SUPPLIED DATA -
[Start of section]

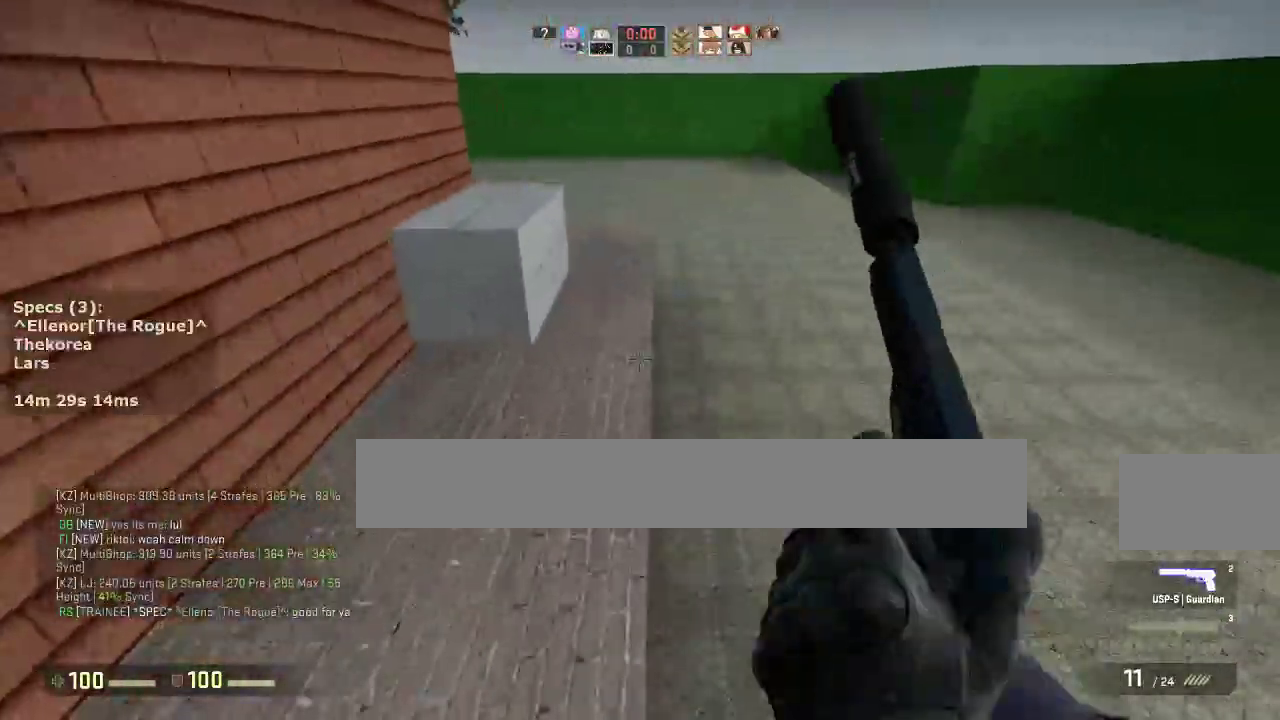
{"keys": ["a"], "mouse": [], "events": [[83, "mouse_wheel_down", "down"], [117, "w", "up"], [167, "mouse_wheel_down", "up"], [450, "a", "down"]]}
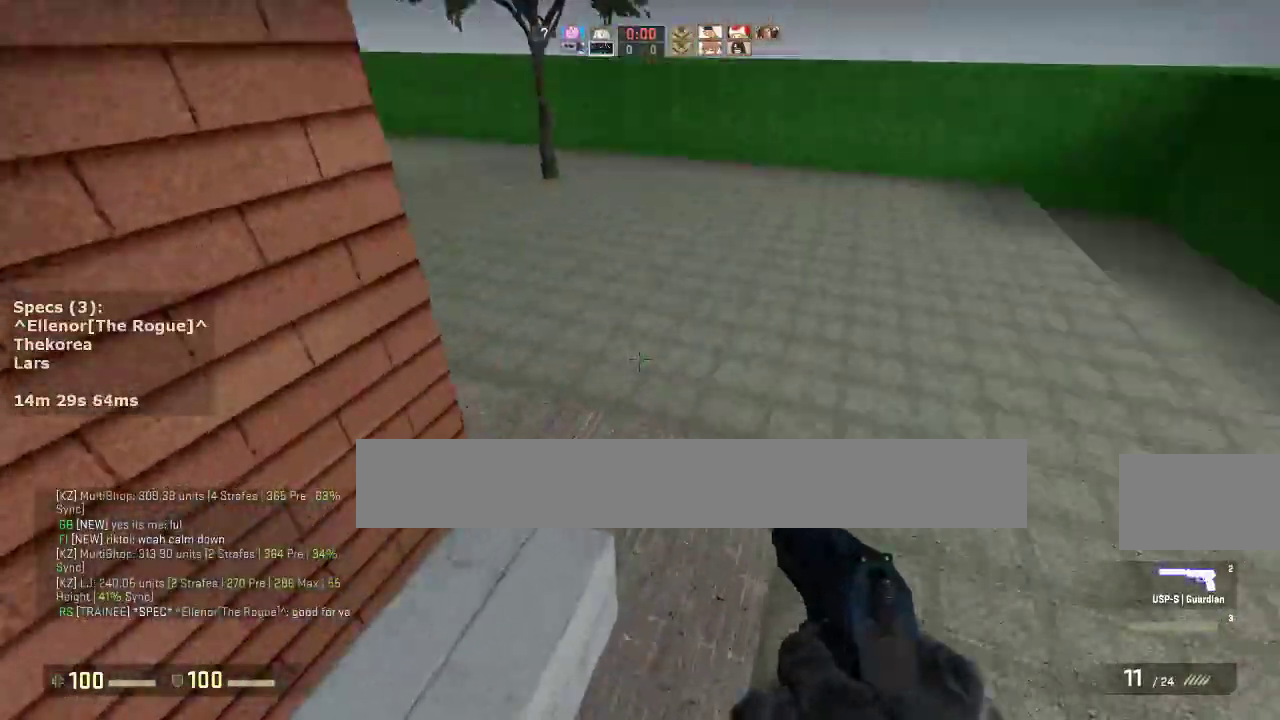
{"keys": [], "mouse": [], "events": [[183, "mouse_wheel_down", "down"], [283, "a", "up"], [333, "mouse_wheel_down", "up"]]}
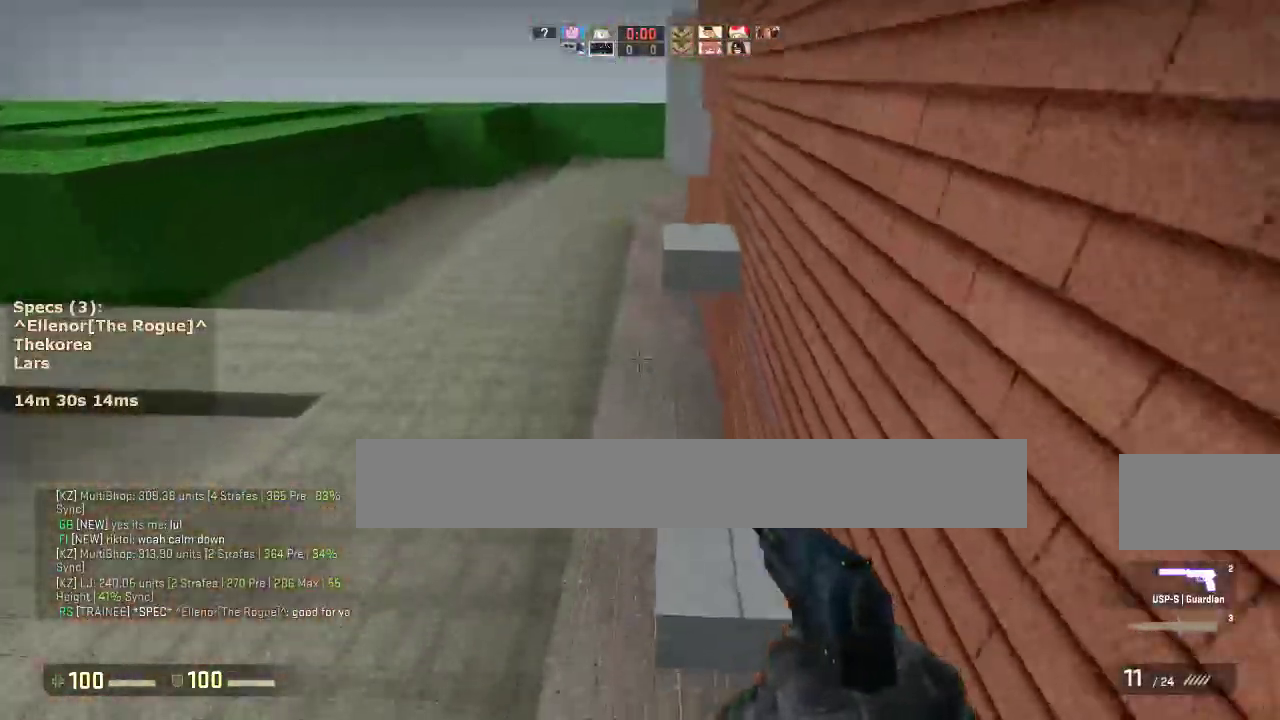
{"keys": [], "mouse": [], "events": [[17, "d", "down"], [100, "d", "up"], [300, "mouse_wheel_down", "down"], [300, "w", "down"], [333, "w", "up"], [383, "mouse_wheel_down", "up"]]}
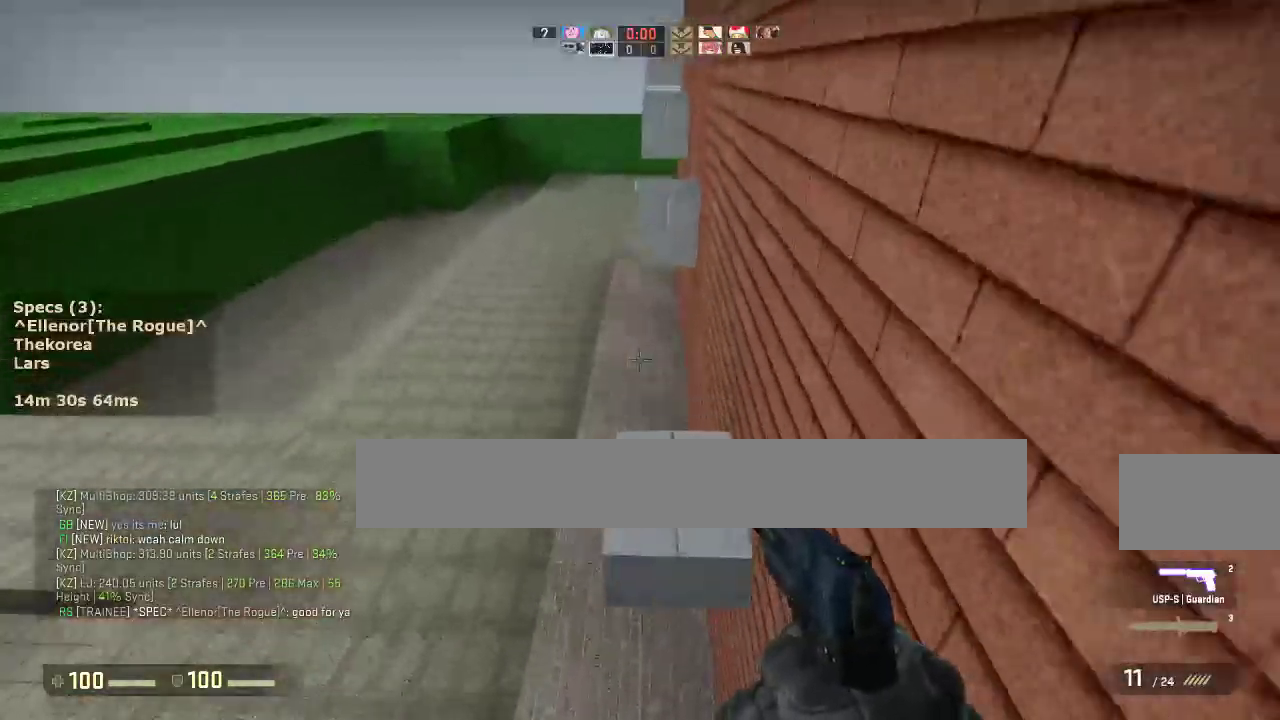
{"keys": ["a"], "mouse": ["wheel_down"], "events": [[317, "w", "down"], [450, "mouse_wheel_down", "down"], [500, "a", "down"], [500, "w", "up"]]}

[End of section]

TASK STATEMENT -
Hand back every line of the material, exactly, without the pictures.

RESULT -
{"keys": ["a"], "mouse": [], "events": [[83, "mouse_wheel_down", "down"], [117, "w", "up"], [167, "mouse_wheel_down", "up"], [450, "a", "down"]]}
{"keys": [], "mouse": [], "events": [[183, "mouse_wheel_down", "down"], [283, "a", "up"], [333, "mouse_wheel_down", "up"]]}
{"keys": [], "mouse": [], "events": [[17, "d", "down"], [100, "d", "up"], [300, "mouse_wheel_down", "down"], [300, "w", "down"], [333, "w", "up"], [383, "mouse_wheel_down", "up"]]}
{"keys": ["a"], "mouse": ["wheel_down"], "events": [[317, "w", "down"], [450, "mouse_wheel_down", "down"], [500, "a", "down"], [500, "w", "up"]]}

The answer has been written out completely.